In recognition of the success of its engineering programs, County College of Morris recently was awarded a $35,000 grant from the Arconic Foundation to purchase additional state-of-the-art equipment for its engineering labs.

“This is another major step forward in the ongoing development of our engineering program and facilities,” said Patrick Enright, dean of the School of Professional Studies and Applied Sciences.

High school students enrolled in the NASA HUNCH program

High school students enrolled in the NASA HUNCH program at CCM work with Professor Venancio Fuentes (second from right) and Lab Assistant Eric Pedersen (far right) in the college’s Engineering Lab.
Credit: Shelley Kusnetz Photography

The grant will be used to purchase a Computer Numerical Control (CNC) Multi-Axis Vertical Mill, which is used for fabricating parts. The machine will further enhance the hands-on learning opportunities for engineering students at the college.

Included among the college’s noteworthy engineering programs is its joint high school/college program in Engineering Design and Advanced Manufacturing (EDAM). The EDAM students at CCM are participants in a share-time program developed by the Morris County Vocational School District in partnership with the college. As part of that program, the students work as affiliates in the High School Students United with NASA to Create Hardware (HUNCH) program to build parts for the International Space Station. The first EDAM class, which began at CCM in 2015, worked on stowage lockers for the space station that carry the signatures of the students and several CCM officials.

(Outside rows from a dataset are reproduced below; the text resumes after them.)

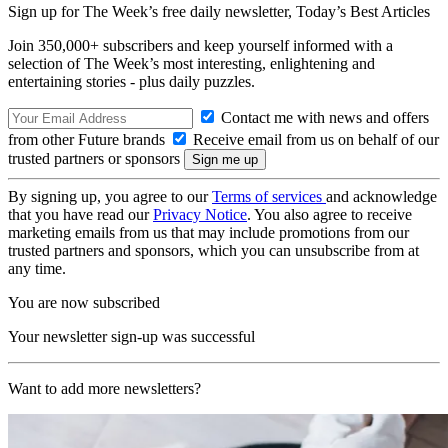
Sign up for The Week’s free daily newsletter,
Today’s Best Articles
Join 350,000+ subscribers and keep yourself informed with a
selection of The Week’s most interesting, enlightening and
entertaining stories - plus daily puzzles.
Contact me with news and offers
from other Future brands
Receive email from us on behalf of our
trusted partners or sponsors
By signing up, you agree to our
Terms of services
and acknowledge
that you have read our
Privacy Notice
. You also agree to receive
marketing emails from us that may include promotions from our
trusted partners and sponsors, which you can unsubscribe from at
any time.
You are now subscribed
Your newsletter sign-up was successful
Want to add more newsletters?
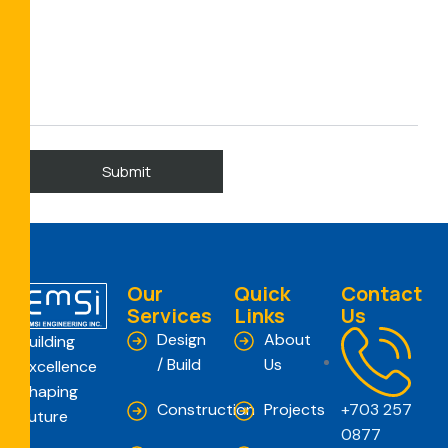
Our
Quick
Contact
Services
Links
Us
Design
About
Building
/ Build
Us
Excellence
Shaping
Construction
Projects
+703 257
Future
0877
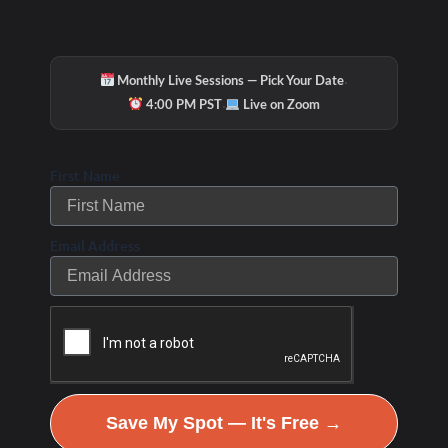
the cruise guests feel better, move better and look
better!
·
Monthly Live Sessions — Pick Your Date
The WHOLESTIC Method Coach,
·
4:00 PM PST
Live on Zoom
Debbie Potts
First Name
Email Address
Save My Spot — It's Free →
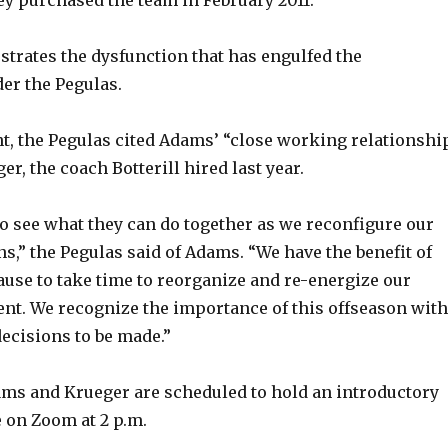
d
strates the dysfunction that has engulfed the
er the Pegulas.
e
nt, the Pegulas cited Adams’ “close working relationshi
o
r, the coach Botterill hired last year.
to see what they can do together as we reconfigure our
s,” the Pegulas said of Adams. “We have the benefit of
ause to take time to reorganize and re-energize our
t. We recognize the importance of this offseason with
ecisions to be made.”
ms and Krueger are scheduled to hold an introductory
 on Zoom at 2 p.m.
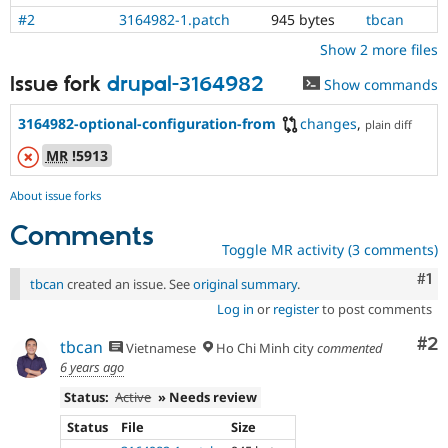
#2
3164982-1.patch
945 bytes
tbcan
Show 2 more files
Issue fork
drupal-3164982
Show commands
3164982-optional-configuration-from
changes
,
plain diff
MR
!5913
About issue forks
Comments
Toggle MR activity (3 comments)
Co
#1
tbcan
created an issue. See
original summary
.
Log in
or
register
to post comments
Co
#2
tbcan
Vietnamese
Ho Chi Minh city
commented
6 years ago
Status:
Active
» Needs review
Status
File
Size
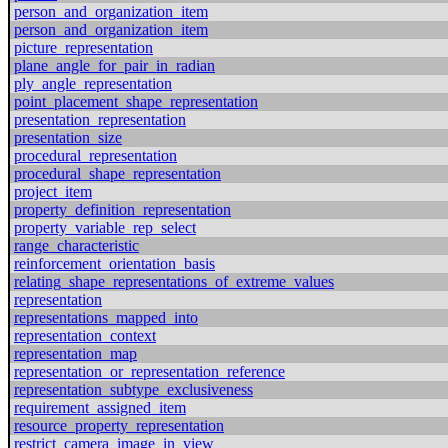
person_and_organization_item
person_and_organization_item
picture_representation
plane_angle_for_pair_in_radian
ply_angle_representation
point_placement_shape_representation
presentation_representation
presentation_size
procedural_representation
procedural_shape_representation
project_item
property_definition_representation
property_variable_rep_select
range_characteristic
reinforcement_orientation_basis
relating_shape_representations_of_extreme_values
representation
representations_mapped_into
representation_context
representation_map
representation_or_representation_reference
representation_subtype_exclusiveness
requirement_assigned_item
resource_property_representation
restrict_camera_image_in_view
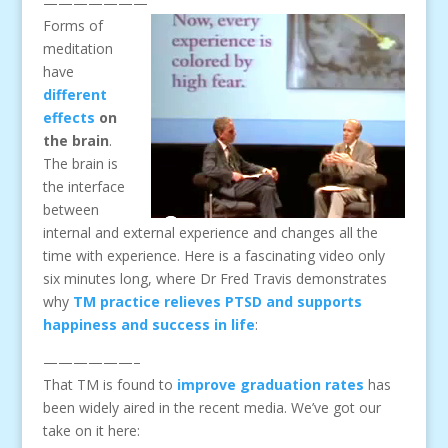
———————
Forms of
meditation
have
different
effects
on
the brain
.
The brain is
the interface
between
internal and external experience and changes all the
time with experience. Here is a fascinating video only
six minutes long, where Dr Fred Travis demonstrates
why
TM practice relieves PTSD and supports
happiness and success in life
:
——————–
That TM is found to
improve graduation rates
has
been widely aired in the recent media. We’ve got our
take on it here:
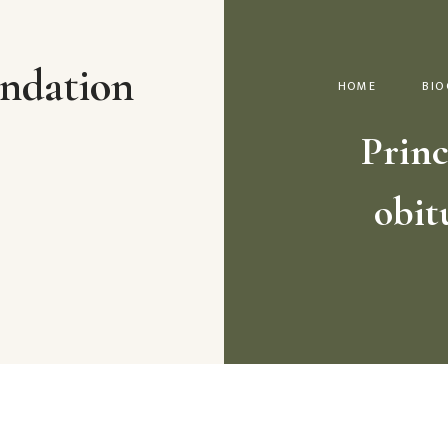
ndation
HOME
BIO
Princ
obit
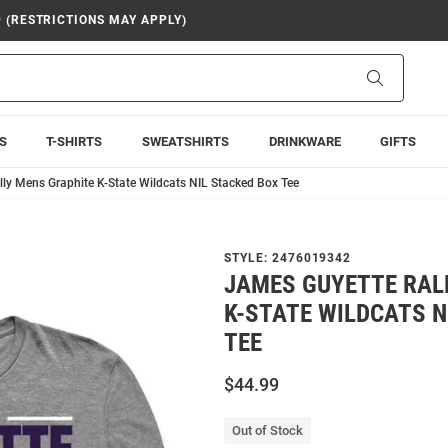
9 (RESTRICTIONS MAY APPLY)
Search
S
T-SHIRTS
SWEATSHIRTS
DRINKWARE
GIFTS
ly Mens Graphite K-State Wildcats NIL Stacked Box Tee
STYLE:
2476019342
JAMES GUYETTE RAL
K-STATE WILDCATS N
TEE
$44.99
Out of Stock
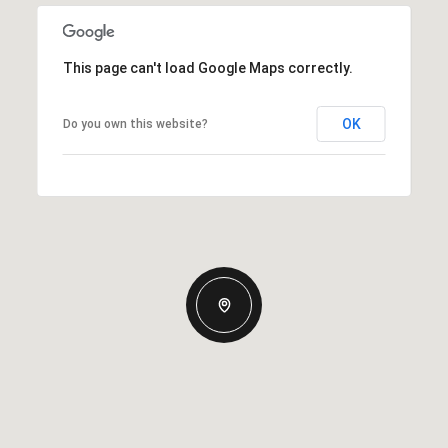
This page can't load Google Maps correctly.
OK
Do you own this website?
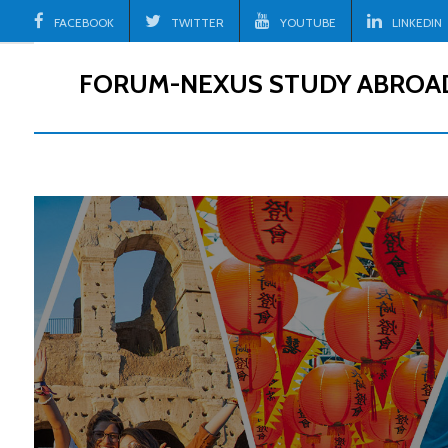
Skip
FACEBOOK
TWITTER
YOUTUBE
LINKEDIN
to
content
FORUM-NEXUS STUDY ABROA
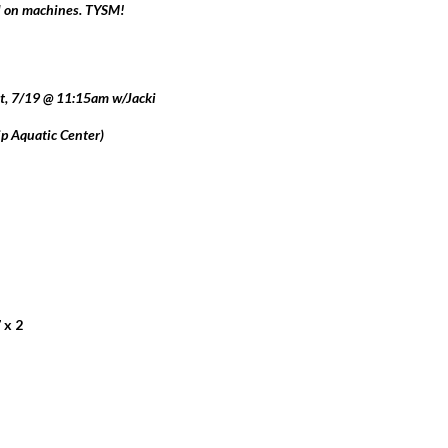
nd on machines. TYSM!
t, 7/19 @ 11:15am w/Jacki
 Aquatic Center)
 x 2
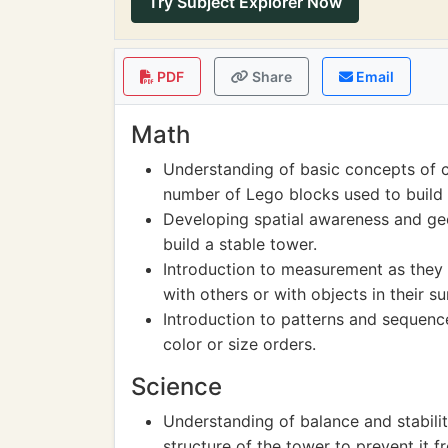
Try Subject Explorer Now
PDF
Share
Email
Math
Understanding of basic concepts of 
number of Lego blocks used to build 
Developing spatial awareness and geo
build a stable tower.
Introduction to measurement as they 
with others or with objects in their s
Introduction to patterns and sequence
color or size orders.
Science
Understanding of balance and stabili
structure of the tower to prevent it fr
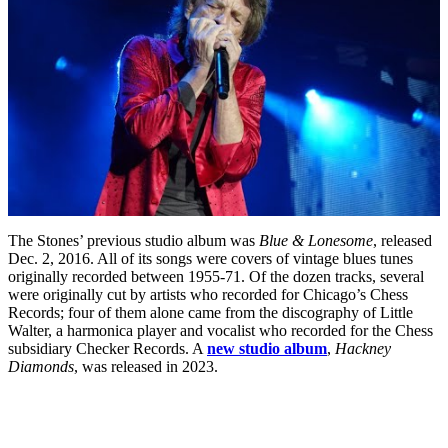
The Stones’ previous studio album was
Blue & Lonesome
, released
Dec. 2, 2016. All of its songs were covers of vintage blues tunes
originally recorded between 1955-71. Of the dozen tracks, several
were originally cut by artists who recorded for Chicago’s Chess
Records; four of them alone came from the discography of Little
Walter, a harmonica player and vocalist who recorded for the Chess
subsidiary Checker Records. A
new studio album
,
Hackney
Diamonds
, was released in 2023.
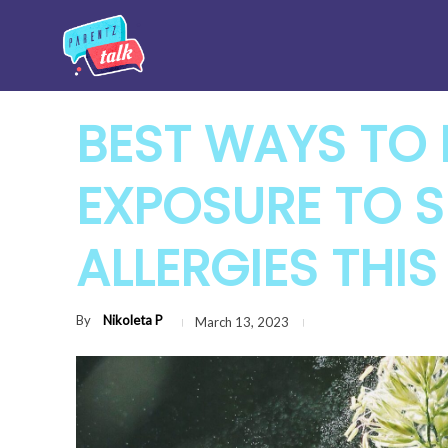
BEST WAYS TO 
EXPOSURE TO 
ALLERGIES THIS
By
Nikoleta P
March 13, 2023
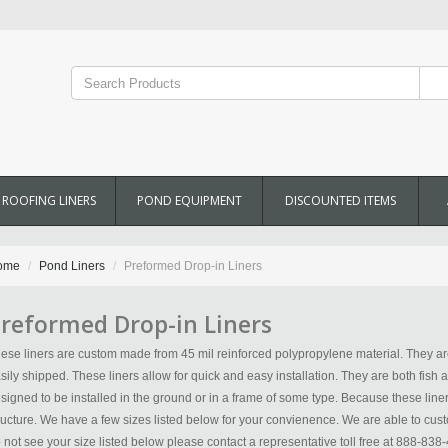
ROOFING LINERS
POND EQUIPMENT
DISCOUNTED ITEMS
ome
Pond Liners
Preformed Drop-in Liners
reformed Drop-in Liners
ese liners are custom made from 45 mil reinforced polypropylene material. They are
sily shipped. These liners allow for quick and easy installation. They are both fish a
signed to be installed in the ground or in a frame of some type. Because these liners
ructure. We have a few sizes listed below for your convienence. We are able to custo
 not see your size listed below please contact a representative toll free at 888-838-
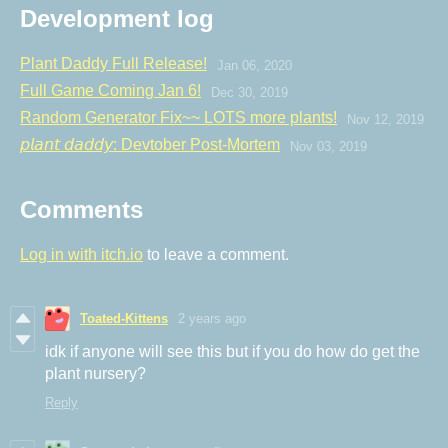
Development log
Plant Daddy Full Release!
Jan 06, 2020
Full Game Coming Jan 6!
Dec 30, 2019
Random Generator Fix~~ LOTS more plants!
Nov 12, 2019
𝘱𝘭𝘢𝘯𝘵 𝘥𝘢𝘥𝘥𝘺: Devtober Post-Mortem
Nov 03, 2019
Comments
Log in with itch.io
to leave a comment.
Toated-Kittens
2 years ago
idk if anyone will see this but if you do how do get the
plant nursery?
Reply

The EDAM program is a component in CCM’s ongoing efforts to meet growing demand in the field of advanced manufacturing.

“Our goal is to establish CCM as the premier provider of training and education for advanced manufacturing in New Jersey and for industry leaders to recognize us as the first source for their future workforce,” said Enright.

To better align the college’s curriculum with the needs of Morris County manufacturers, the college is introducing two new courses: Manufacturing Process for Engineering Technology and a capstone course for Advanced Manufacturing and CNC Programming. These courses will increase the hands-on aspects of the programs and further develop skills needed in the workplace.

The Mechanical Engineering Technology program at CCM is an ABET-accredited Associate of Applied Science degree program, whose enrollment has increased more than 55 percent over the last five years.

With more than 400 manufacturing companies in Morris County, there is a strong demand in the area for highly skilled engineering and production technicians with expertise in CNC machining, design and quality control.

The Arconic Foundation’s mission is to help support the workforce of tomorrow for successful, rewarding careers in manufacturing.